## YOUR ASSIGNMENT
Please output every line of the material as it stands, without the pictures.

+++ DATA TO PROCESS +++

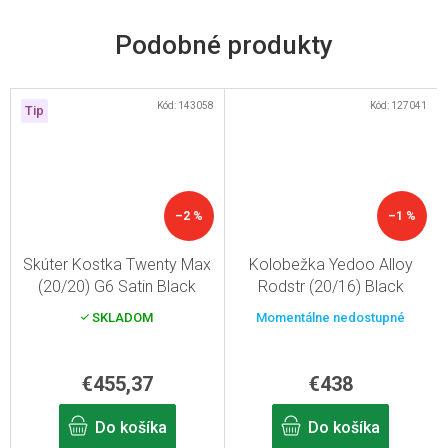
Kód:
143058
Kód:
127041
Tip
–2 %
–1 %
Skúter Kostka Twenty Max
Kolobežka Yedoo Alloy
(20/20) G6 Satin Black
Rodstr (20/16) Black
(čierny)
SKLADOM
Momentálne nedostupné
€455,37
€438
Do košíka
Do košíka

+++

## SOLUTION FOR THIS EXERCISE
Kód:
143058
Kód:
127041
Tip
–2 %
–1 %
Skúter Kostka Twenty Max
Kolobežka Yedoo Alloy
(20/20) G6 Satin Black
Rodstr (20/16) Black
(čierny)
SKLADOM
Momentálne nedostupné
€455,37
€438
Do košíka
Do košíka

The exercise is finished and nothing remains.